Bypassing the media attention that often accompany high-dollar penalties and settlements, the Department of Health and Human Services (HHS) has quitely reported a settlement concerning the HIPAA privacy and security rules that highlights the increasing cooperation of federal government agencies to enforce a steadily expanding and complex compliance environment.
Late in 2009, HHS opened an investigation of Management Services Organization Washington, Inc. (MSO) following a referral from the HHS Office of Inspector General (OIG) and Department of Justice, Civil Division (DOJC), which had been investigating MSO and its owner for violations of the
federal False Claims Act (FCA). During the course of its investigation, OIG discovered that MSO’s owner also owns Washington Practice Management, LLC (WPM) that earns commissions by marketing and selling Medicare Advantage plans.
According to the HHS Resolution Agreement with the company, the tip from OIG and DOJC led HHS to find that MSO:
- impermissibly disclosed electronic protected health information (ePHI) of numerous individuals to WPM without a valid authorization, for WPM’S purpose of marketing Medicare Advantage plans to those individuals; and
- did not have in place and did not implement appropriate and reasonable administrative, technical, and physical safeguards to protect the privacy of the ePHI.

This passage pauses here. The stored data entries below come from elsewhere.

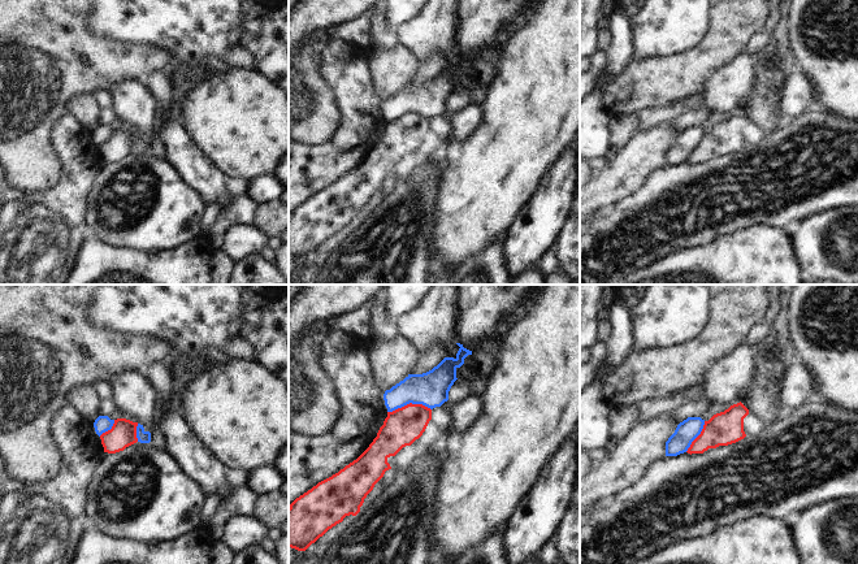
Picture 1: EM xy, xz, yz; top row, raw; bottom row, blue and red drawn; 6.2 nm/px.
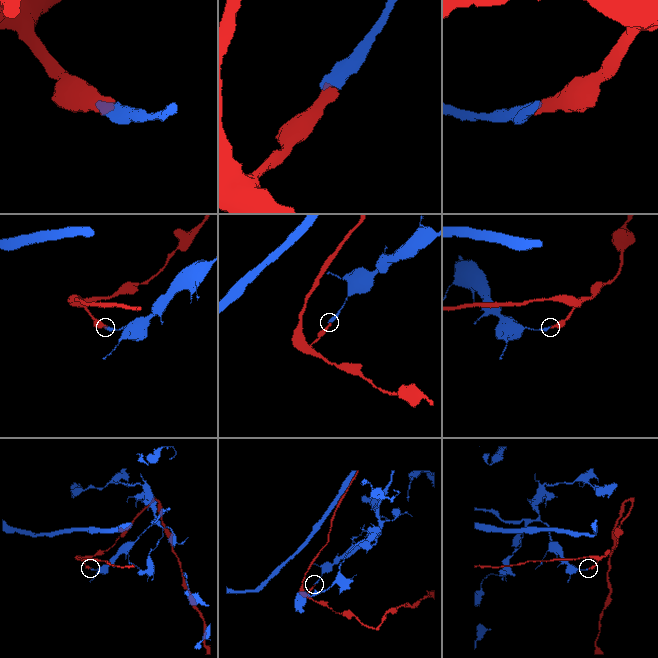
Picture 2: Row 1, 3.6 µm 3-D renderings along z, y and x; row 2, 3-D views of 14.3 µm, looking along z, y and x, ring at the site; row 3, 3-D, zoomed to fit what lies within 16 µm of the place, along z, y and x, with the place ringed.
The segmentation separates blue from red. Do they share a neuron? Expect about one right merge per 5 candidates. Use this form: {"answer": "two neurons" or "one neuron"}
{"answer": "two neurons"}

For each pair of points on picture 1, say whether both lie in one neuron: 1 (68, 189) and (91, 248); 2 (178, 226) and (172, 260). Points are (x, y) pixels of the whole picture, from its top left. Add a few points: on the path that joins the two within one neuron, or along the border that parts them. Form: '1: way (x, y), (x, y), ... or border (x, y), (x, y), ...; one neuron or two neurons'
1: border (86, 238), (77, 255), (74, 267); two neurons
2: border (202, 233), (167, 250), (143, 247); two neurons

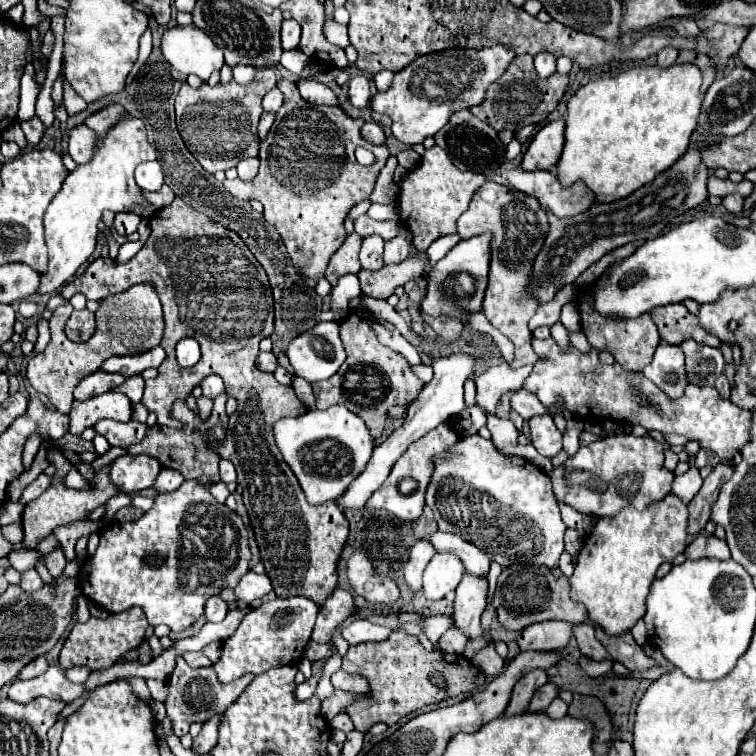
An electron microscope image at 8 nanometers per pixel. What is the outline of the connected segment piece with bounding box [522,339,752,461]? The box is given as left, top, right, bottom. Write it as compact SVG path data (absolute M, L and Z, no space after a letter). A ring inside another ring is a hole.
M534 339L532 347L538 355L544 355L546 359L534 365L534 371L528 375L522 387L536 393L546 407L550 407L552 401L562 395L566 409L580 415L584 421L598 423L604 419L612 419L626 425L642 425L648 427L648 431L682 435L688 441L698 441L704 449L718 453L722 461L732 459L750 441L752 413L736 407L730 399L724 399L714 387L688 385L682 401L666 401L666 395L652 381L646 381L642 373L626 373L618 363L600 363L596 349L592 349L590 353L580 353L574 347L570 347L570 351L564 351L556 345L554 339ZM722 409L732 413L728 415L730 419L722 419Z

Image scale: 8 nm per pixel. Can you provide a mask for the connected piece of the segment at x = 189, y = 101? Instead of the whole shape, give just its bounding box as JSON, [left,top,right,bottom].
[176,69,276,173]

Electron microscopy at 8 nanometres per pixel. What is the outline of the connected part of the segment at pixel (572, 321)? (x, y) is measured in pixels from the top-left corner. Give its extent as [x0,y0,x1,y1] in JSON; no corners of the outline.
[560,302,581,332]

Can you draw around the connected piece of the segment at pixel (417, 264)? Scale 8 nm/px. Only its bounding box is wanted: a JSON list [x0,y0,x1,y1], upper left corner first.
[360,253,428,299]

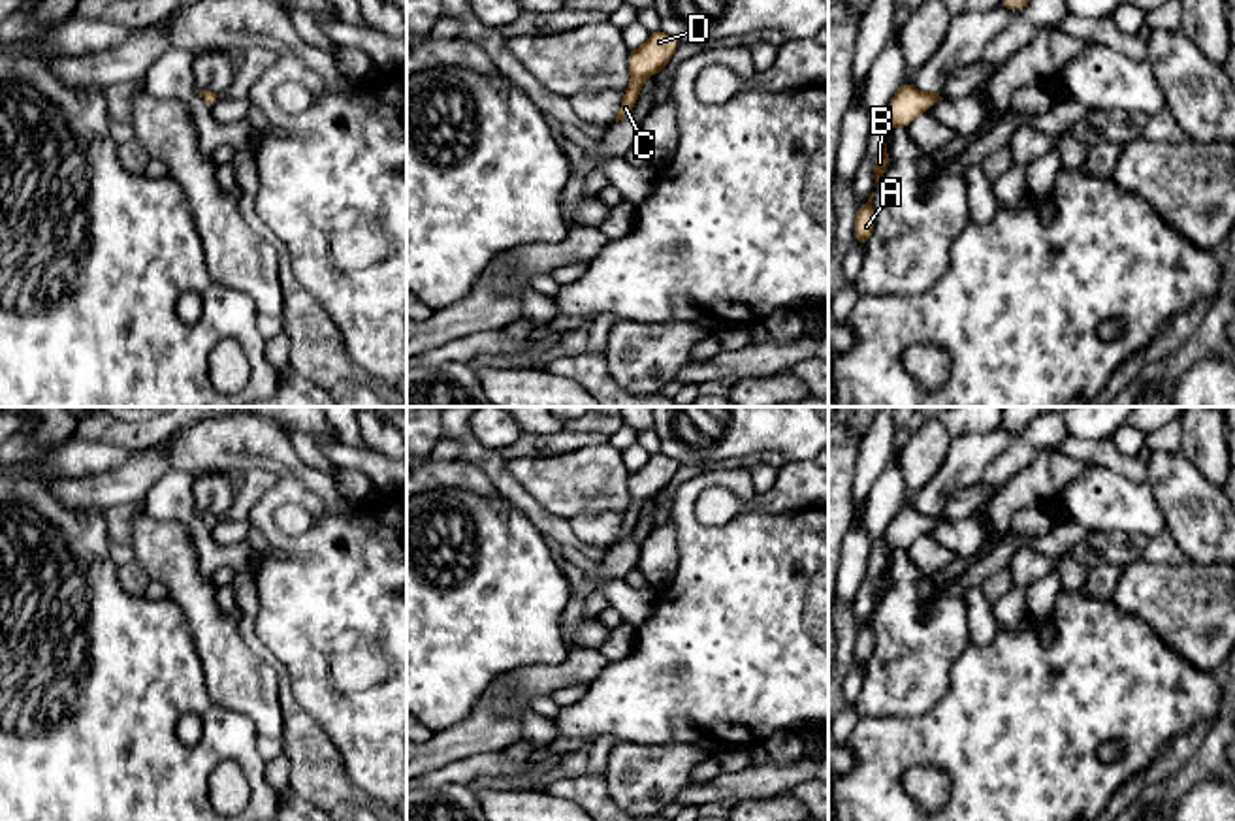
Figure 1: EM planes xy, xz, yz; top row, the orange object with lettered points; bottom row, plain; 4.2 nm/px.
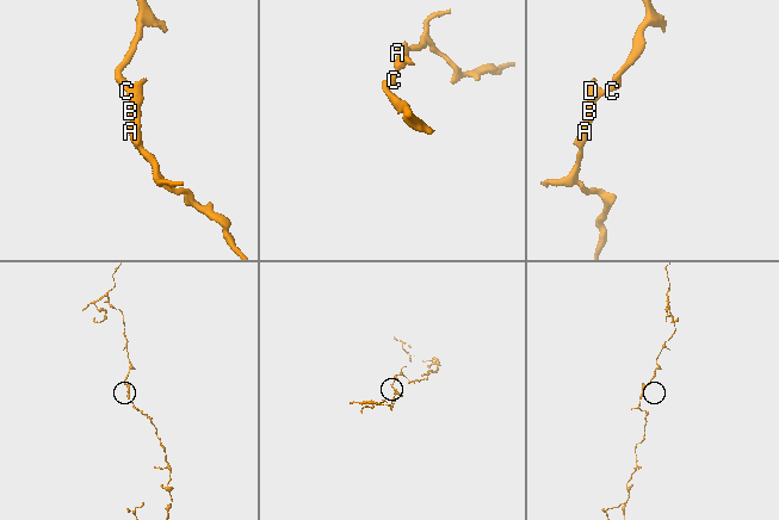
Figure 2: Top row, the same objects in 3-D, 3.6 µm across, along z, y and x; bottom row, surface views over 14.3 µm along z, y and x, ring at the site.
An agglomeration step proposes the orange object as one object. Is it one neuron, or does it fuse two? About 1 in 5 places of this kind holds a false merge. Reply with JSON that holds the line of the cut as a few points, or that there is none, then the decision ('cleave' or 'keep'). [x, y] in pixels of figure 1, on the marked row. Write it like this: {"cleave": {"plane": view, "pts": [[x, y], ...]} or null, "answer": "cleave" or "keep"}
{"cleave": null, "answer": "keep"}

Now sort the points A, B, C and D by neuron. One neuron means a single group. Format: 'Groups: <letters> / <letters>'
Groups: A B C D

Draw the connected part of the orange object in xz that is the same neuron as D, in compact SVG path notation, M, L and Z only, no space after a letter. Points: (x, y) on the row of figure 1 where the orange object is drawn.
M657 30L650 34L642 47L629 53L631 85L623 90L623 102L616 122L623 121L634 109L644 81L668 64L678 45L680 41L676 38Z

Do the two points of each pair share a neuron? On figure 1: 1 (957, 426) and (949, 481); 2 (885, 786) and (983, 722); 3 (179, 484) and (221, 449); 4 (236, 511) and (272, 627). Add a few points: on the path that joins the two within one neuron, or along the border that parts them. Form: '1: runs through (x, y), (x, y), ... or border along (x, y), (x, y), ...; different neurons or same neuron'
1: border along (998, 426), (953, 439); different neurons
2: runs through (902, 759), (923, 739), (957, 735); same neuron
3: border along (172, 467), (192, 477); different neurons
4: border along (273, 482), (247, 518); different neurons

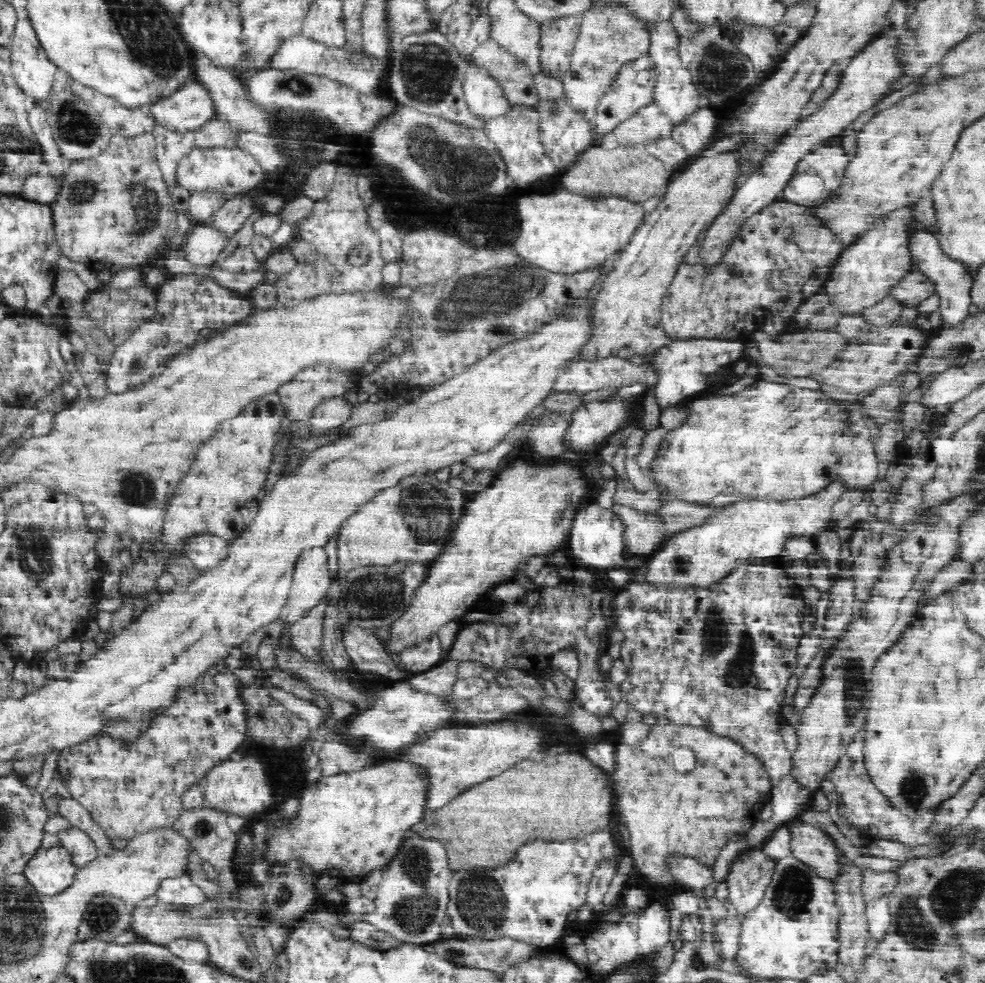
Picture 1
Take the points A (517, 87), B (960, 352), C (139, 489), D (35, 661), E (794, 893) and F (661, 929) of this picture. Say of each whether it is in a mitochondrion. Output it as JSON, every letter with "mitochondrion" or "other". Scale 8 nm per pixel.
{"A":"other","B":"mitochondrion","C":"mitochondrion","D":"other","E":"mitochondrion","F":"other"}

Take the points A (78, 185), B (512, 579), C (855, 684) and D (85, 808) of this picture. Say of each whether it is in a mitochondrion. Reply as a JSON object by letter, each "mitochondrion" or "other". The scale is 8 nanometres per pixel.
{"A":"mitochondrion","B":"other","C":"mitochondrion","D":"other"}

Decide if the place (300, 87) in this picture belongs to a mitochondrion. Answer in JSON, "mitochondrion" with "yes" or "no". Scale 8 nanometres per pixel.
{"mitochondrion":"yes"}

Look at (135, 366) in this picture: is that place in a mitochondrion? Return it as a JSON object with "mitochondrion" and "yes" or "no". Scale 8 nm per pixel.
{"mitochondrion":"yes"}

Without acknowledging a HIPAA violation, MSO agreed to a resolution payment of $35,000 and to a two-year "Corrective Action Plan," which includes, among other things:
- adopting written policies and procedures to be reviewed and approved by HHS;
- obtaining a signed certification from all workers concerning the policies and procedures;
- changing its policies and procedures only with HHS approval; and
- conducting monitoring reviews every 180 days, which include performing unannounced interviews of workforce members.
It is not uncommon for companies considering compliance measures to assess the likelihood of a government audit or inquiry. Any illusion an organization may hold that it is operating “under the radar” of regulators should be shattered in the current compliance environment. Governmental agencies are increasingly able to efficiently coordinate with one another in matters of enforcement. Should HHS receive the additional $5.6 million it is seeking to enforce the HIPAA privacy and security regulations in its 2012 budget, flying under the radar will become more difficult.